## Exercise brief
Your task is to transcribe all of the records exactly and leave out the pictures.

Outline labeling records:
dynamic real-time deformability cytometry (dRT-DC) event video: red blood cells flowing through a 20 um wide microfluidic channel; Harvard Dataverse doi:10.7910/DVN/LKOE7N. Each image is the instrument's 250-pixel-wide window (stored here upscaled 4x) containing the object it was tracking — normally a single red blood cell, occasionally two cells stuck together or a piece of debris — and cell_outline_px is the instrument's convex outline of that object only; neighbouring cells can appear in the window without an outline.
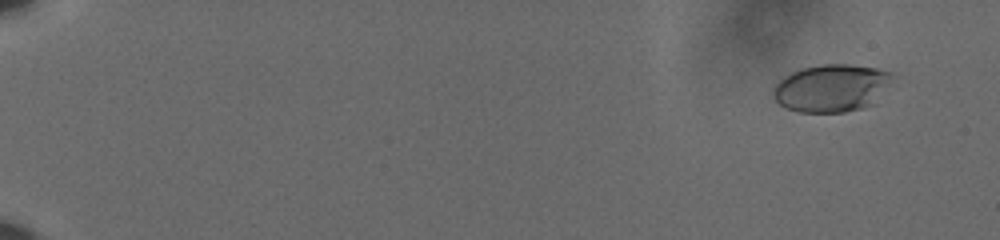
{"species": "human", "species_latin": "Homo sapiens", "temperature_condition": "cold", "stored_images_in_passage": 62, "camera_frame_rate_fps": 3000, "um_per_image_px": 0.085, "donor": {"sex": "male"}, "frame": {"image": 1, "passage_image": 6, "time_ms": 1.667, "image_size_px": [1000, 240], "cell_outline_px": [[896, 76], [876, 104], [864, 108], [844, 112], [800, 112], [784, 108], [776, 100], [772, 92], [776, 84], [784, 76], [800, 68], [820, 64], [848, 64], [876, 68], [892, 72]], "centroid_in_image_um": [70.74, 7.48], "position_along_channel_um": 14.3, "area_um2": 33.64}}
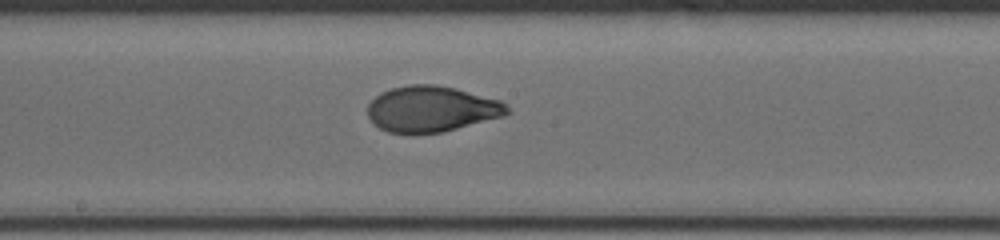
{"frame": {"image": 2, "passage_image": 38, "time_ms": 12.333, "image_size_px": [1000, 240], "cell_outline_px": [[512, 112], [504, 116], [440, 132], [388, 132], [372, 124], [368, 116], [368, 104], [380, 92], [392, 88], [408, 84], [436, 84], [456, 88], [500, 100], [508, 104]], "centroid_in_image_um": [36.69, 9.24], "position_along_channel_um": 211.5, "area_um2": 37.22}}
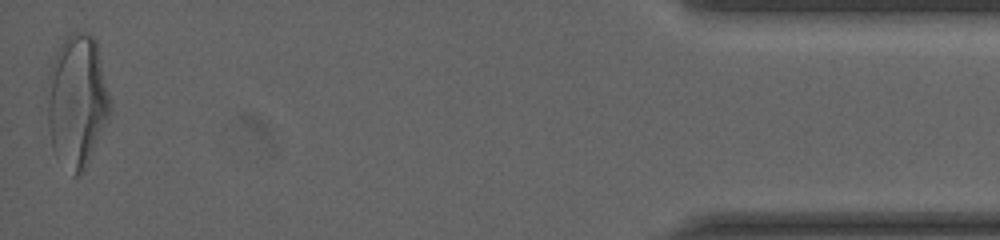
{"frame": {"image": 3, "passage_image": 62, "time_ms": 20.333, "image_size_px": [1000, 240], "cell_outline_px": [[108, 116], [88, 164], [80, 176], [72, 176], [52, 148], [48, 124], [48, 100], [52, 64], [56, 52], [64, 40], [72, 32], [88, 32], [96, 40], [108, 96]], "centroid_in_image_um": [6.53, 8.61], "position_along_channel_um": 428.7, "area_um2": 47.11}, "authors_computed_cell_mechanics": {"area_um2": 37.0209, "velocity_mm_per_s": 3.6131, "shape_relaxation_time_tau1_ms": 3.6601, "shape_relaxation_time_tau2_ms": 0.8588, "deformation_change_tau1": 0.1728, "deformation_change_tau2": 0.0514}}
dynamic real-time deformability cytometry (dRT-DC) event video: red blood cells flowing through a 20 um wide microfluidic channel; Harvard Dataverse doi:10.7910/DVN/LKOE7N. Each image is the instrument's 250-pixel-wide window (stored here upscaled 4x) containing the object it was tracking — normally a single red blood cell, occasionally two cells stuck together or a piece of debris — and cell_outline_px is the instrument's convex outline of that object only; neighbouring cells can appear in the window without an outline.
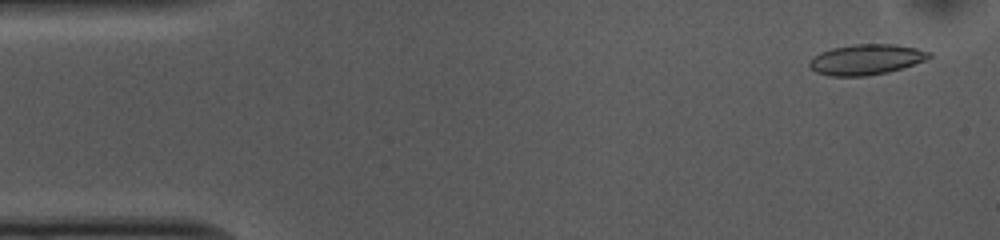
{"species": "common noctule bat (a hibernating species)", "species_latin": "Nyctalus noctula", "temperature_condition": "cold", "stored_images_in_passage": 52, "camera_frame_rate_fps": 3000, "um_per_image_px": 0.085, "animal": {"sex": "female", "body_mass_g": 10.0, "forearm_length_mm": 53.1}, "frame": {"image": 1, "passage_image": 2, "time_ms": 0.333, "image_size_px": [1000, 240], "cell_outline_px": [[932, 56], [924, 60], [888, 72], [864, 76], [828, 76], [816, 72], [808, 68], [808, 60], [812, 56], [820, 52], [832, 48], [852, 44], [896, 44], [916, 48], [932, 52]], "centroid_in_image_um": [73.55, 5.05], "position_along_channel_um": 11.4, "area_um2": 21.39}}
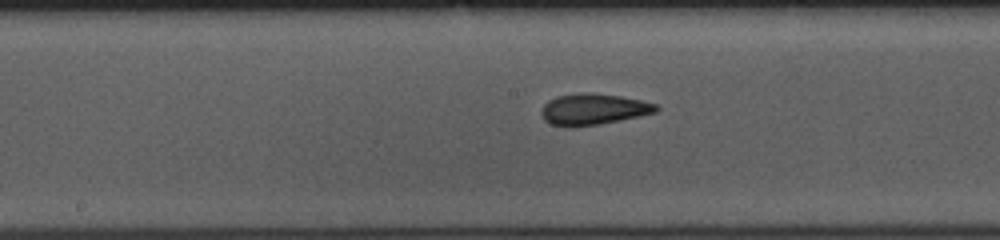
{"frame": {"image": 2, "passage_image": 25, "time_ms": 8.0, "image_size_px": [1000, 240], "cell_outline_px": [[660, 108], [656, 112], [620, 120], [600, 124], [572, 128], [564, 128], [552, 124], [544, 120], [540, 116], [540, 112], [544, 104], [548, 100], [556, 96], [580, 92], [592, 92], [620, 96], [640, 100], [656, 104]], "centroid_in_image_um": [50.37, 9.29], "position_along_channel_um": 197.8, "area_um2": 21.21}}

## Written reply
dynamic real-time deformability cytometry (dRT-DC) event video: red blood cells flowing through a 20 um wide microfluidic channel; Harvard Dataverse doi:10.7910/DVN/LKOE7N. Each image is the instrument's 250-pixel-wide window (stored here upscaled 4x) containing the object it was tracking — normally a single red blood cell, occasionally two cells stuck together or a piece of debris — and cell_outline_px is the instrument's convex outline of that object only; neighbouring cells can appear in the window without an outline.
{"species": "human", "species_latin": "Homo sapiens", "temperature_condition": "cold", "stored_images_in_passage": 62, "camera_frame_rate_fps": 3000, "um_per_image_px": 0.085, "donor": {"sex": "male"}, "frame": {"image": 1, "passage_image": 6, "time_ms": 1.667, "image_size_px": [1000, 240], "cell_outline_px": [[896, 76], [876, 104], [864, 108], [844, 112], [800, 112], [784, 108], [776, 100], [772, 92], [776, 84], [784, 76], [800, 68], [820, 64], [848, 64], [876, 68], [892, 72]], "centroid_in_image_um": [70.74, 7.48], "position_along_channel_um": 14.3, "area_um2": 33.64}}
{"frame": {"image": 2, "passage_image": 38, "time_ms": 12.333, "image_size_px": [1000, 240], "cell_outline_px": [[512, 112], [504, 116], [440, 132], [388, 132], [372, 124], [368, 116], [368, 104], [380, 92], [392, 88], [408, 84], [436, 84], [456, 88], [500, 100], [508, 104]], "centroid_in_image_um": [36.69, 9.24], "position_along_channel_um": 211.5, "area_um2": 37.22}}
{"frame": {"image": 3, "passage_image": 62, "time_ms": 20.333, "image_size_px": [1000, 240], "cell_outline_px": [[108, 116], [88, 164], [80, 176], [72, 176], [52, 148], [48, 124], [48, 100], [52, 64], [56, 52], [64, 40], [72, 32], [88, 32], [96, 40], [108, 96]], "centroid_in_image_um": [6.53, 8.61], "position_along_channel_um": 428.7, "area_um2": 47.11}, "authors_computed_cell_mechanics": {"area_um2": 37.0209, "velocity_mm_per_s": 3.6131, "shape_relaxation_time_tau1_ms": 3.6601, "shape_relaxation_time_tau2_ms": 0.8588, "deformation_change_tau1": 0.1728, "deformation_change_tau2": 0.0514}}
dynamic real-time deformability cytometry (dRT-DC) event video: red blood cells flowing through a 20 um wide microfluidic channel; Harvard Dataverse doi:10.7910/DVN/LKOE7N. Each image is the instrument's 250-pixel-wide window (stored here upscaled 4x) containing the object it was tracking — normally a single red blood cell, occasionally two cells stuck together or a piece of debris — and cell_outline_px is the instrument's convex outline of that object only; neighbouring cells can appear in the window without an outline.
{"species": "common noctule bat (a hibernating species)", "species_latin": "Nyctalus noctula", "temperature_condition": "cold", "stored_images_in_passage": 52, "camera_frame_rate_fps": 3000, "um_per_image_px": 0.085, "animal": {"sex": "female", "body_mass_g": 10.0, "forearm_length_mm": 53.1}, "frame": {"image": 1, "passage_image": 2, "time_ms": 0.333, "image_size_px": [1000, 240], "cell_outline_px": [[932, 56], [924, 60], [888, 72], [864, 76], [828, 76], [816, 72], [808, 68], [808, 60], [812, 56], [820, 52], [832, 48], [852, 44], [896, 44], [916, 48], [932, 52]], "centroid_in_image_um": [73.55, 5.05], "position_along_channel_um": 11.4, "area_um2": 21.39}}
{"frame": {"image": 2, "passage_image": 25, "time_ms": 8.0, "image_size_px": [1000, 240], "cell_outline_px": [[660, 108], [656, 112], [620, 120], [600, 124], [572, 128], [564, 128], [552, 124], [544, 120], [540, 116], [540, 112], [544, 104], [548, 100], [556, 96], [580, 92], [592, 92], [620, 96], [640, 100], [656, 104]], "centroid_in_image_um": [50.37, 9.29], "position_along_channel_um": 197.8, "area_um2": 21.21}}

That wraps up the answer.